In the autumn of 2009, I went to see for myself. I went and was enthralled. What follows are remnants of the Turkey I took away with me.
The menu at the coffee shop that stretched back into an alley off Istiklal Caddesi included a kind of coffee I had not seen before. It was called “melangic,” and the English translation was “terebinth.” I ordered it and the server presented me with a dark sludgy drink, looking like they had brewed it the way Turks usually brew coffee, but the taste and the smell were entirely different. The drink was nutty, slightly smoky, earthy and sweet.
As it turns out, this “coffee” is made from grinding the berries of the pistachio tree. I sought out the dried berries in the spice market. They were a beautiful phosphorescent blue-green color, but smelled and tasted like nothing. I bought them anyway and brought them home, but have not been able to replicate the experience. Perhaps this is a good thing, because whereas coffee has failed to make an addict out of me, melangic just might.
The crown jewel at breakfast
I didn’t realize what a big deal breakfast was until I stayed overnight with a friend in Kadikoy, on the eastern side of the city. Claiming that she was not at all going out of her way, she made a salad of cucumbers and tomatoes, set out an array of cheeses and meats and olives, and most delicious of all, walnuts preserved in syrup that my friend had jarred herself and opened for the occasion.
Manti: the Turkish ravioli
According to the Turks, they are the ones who created ravioli. They call it manti. The best version I tried was at a popular cafe near the Istiklal Caddesi, called Ara Cafe. The noodles were light and puffy, filled with spiced lamb meat, sauced with yogurt and doused in garlic butter. The waitress brought a spice rack to the table with dried oregano and mint, sweet and hot paprika, black pepper and sumac. I followed the lead of my Turkish dinner companion and used them all.
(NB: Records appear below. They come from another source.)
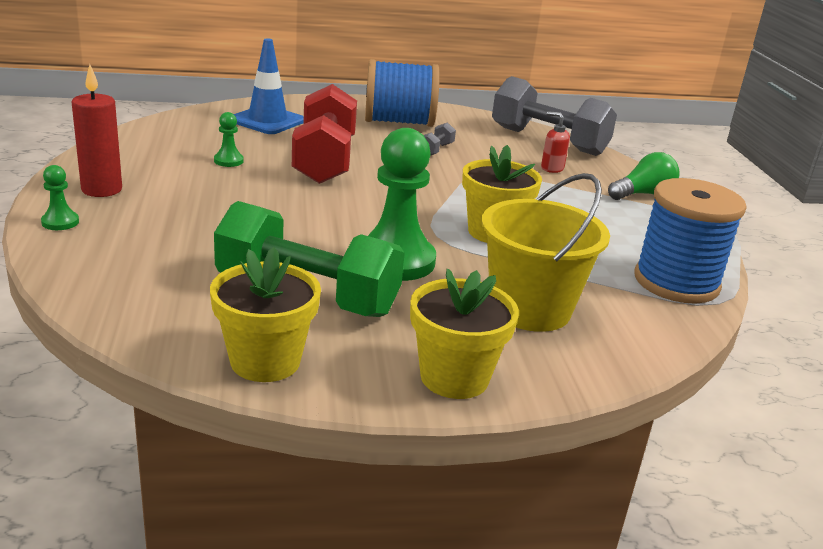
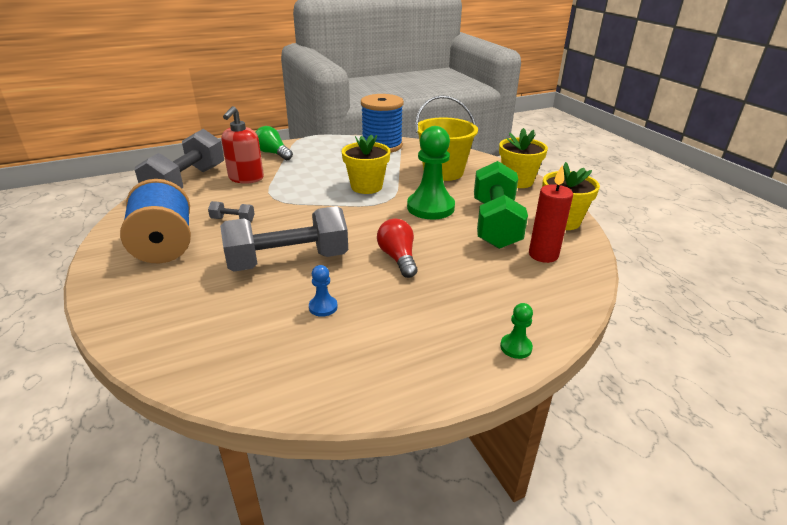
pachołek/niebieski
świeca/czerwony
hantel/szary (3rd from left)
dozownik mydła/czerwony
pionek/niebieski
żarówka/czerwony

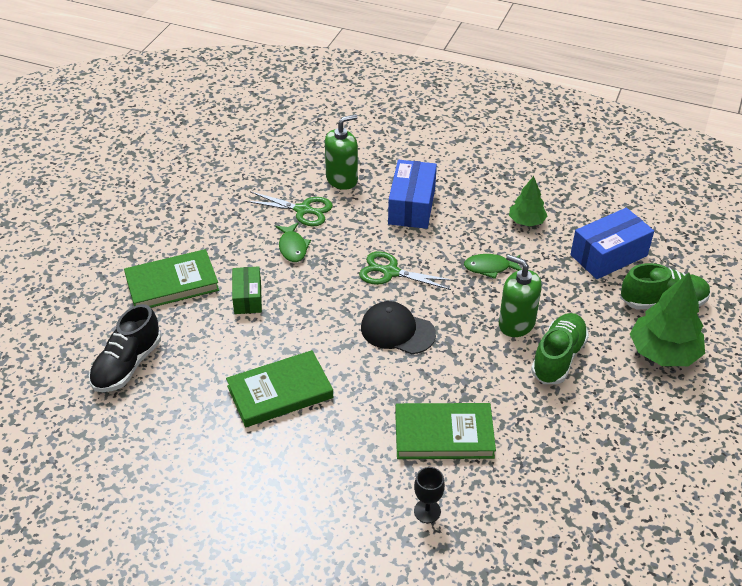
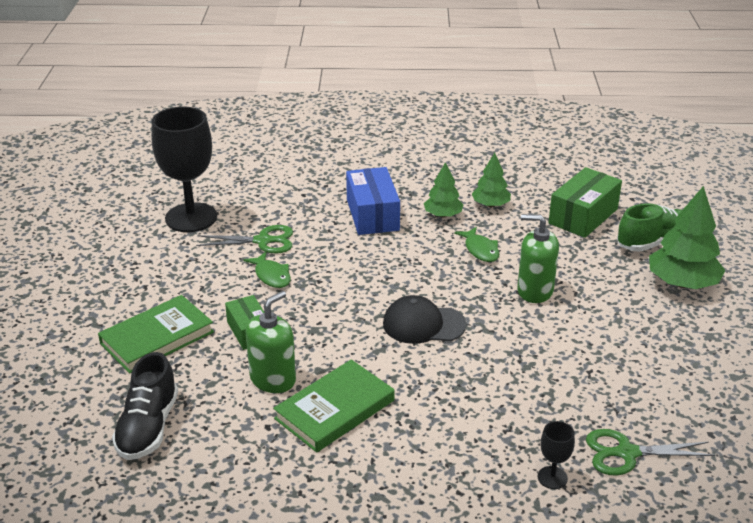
dozownik mydła/zielony (1st from left)
pudełko/zielony (2nd from left)
nożyczki/zielony (2nd from left)
ryba/zielony (2nd from left)
but/zielony (1st from left in the first image)
książka/zielony (3rd from left in the first image)
kielich/czarny (1st from left)
drzewko/zielony (1st from left)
I could go on and on about Turkish food. I loved the seasoning – both spicy and sweet. Peppers mixed with herbs like mint and sour yoghurt. I loved the use of rice in stuffings, like the ubiquitous mussels piled high along the streets, stuffed with a mix of rice, pine nuts and currants and served with a lemon wedge. I might go back just to eat these little morsels again.
Istanbul held all kinds of firsts for me. It is there that I first ate cow’s brains (I didn’t love them). I helped prepare yogurt soup in a cooking class and learned that you can buy a sweet red pepper called pul biber tatli, as opposed to the hot biber aci.
It was one of the best trips I’ve ever taken and the memory of it lingers on my palate, like a past love affair – sweet, sensual, and full of adrenaline, but trapped in time, just out of reach.